Swordtail fry are much smaller, and hide near the bottom, even in the substrate. The adults are voracious feeders, many members here have seen them turn and eat them as fast as they release them, if they make the mistake of using breeding traps with them, which "trap" the fry and make them easy prey for the mother. If you put lots of dense plants on the bottom of the tank (which means quit adding salt, the swords don't need it and it will kill the plants) you will see a higher survival rate. They grow slowly, partly due to genetics, partly due to the fact that they are at a disadvantage down there at feeding time. I add the powdered Fry Bites after the parents have had their fill of flakes and stir it in to make sure it settles as quickly as possible, and the fry will feed on infusoria on the love plants between meals, so make sure the plants are live, not plastic.

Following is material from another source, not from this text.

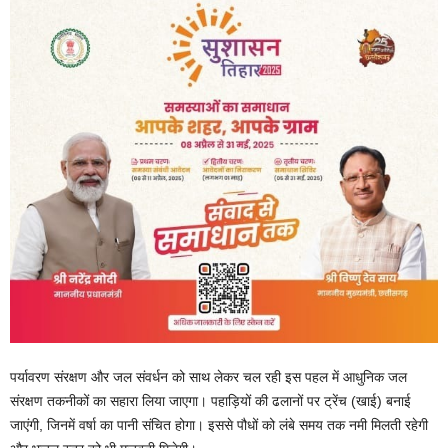
पर्यावरण संरक्षण और जल संवर्धन को साथ लेकर चल रही इस पहल में आधुनिक जल
संरक्षण तकनीकों का सहारा लिया जाएगा। पहाड़ियों की ढलानों पर ट्रेंच (खाई) बनाई
जाएंगी, जिनमें वर्षा का पानी संचित होगा। इससे पौधों को लंबे समय तक नमी मिलती रहेगी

The last point is that while you may believe yours are not releasing fry yet, they may just be in hiding. They are very good at it, if cover is provided, or they get eaten quickly. I also thought mine never released until I paid more attention to the getting fatter/suddenly thinner pattern. I once got irritated with a female that got skinny overnight in a 29 gallon "maternity" tank, and there were no fry in the tank that morning, so I removed all the adult swords to a community tank before work the next morning, intent on restocking the 29 with more cooperative fish after work. When I got home, I saw this:
...there were over 70 fry swimming at all levels of the tank, presumably because the removal of the adults made them feel free to do so!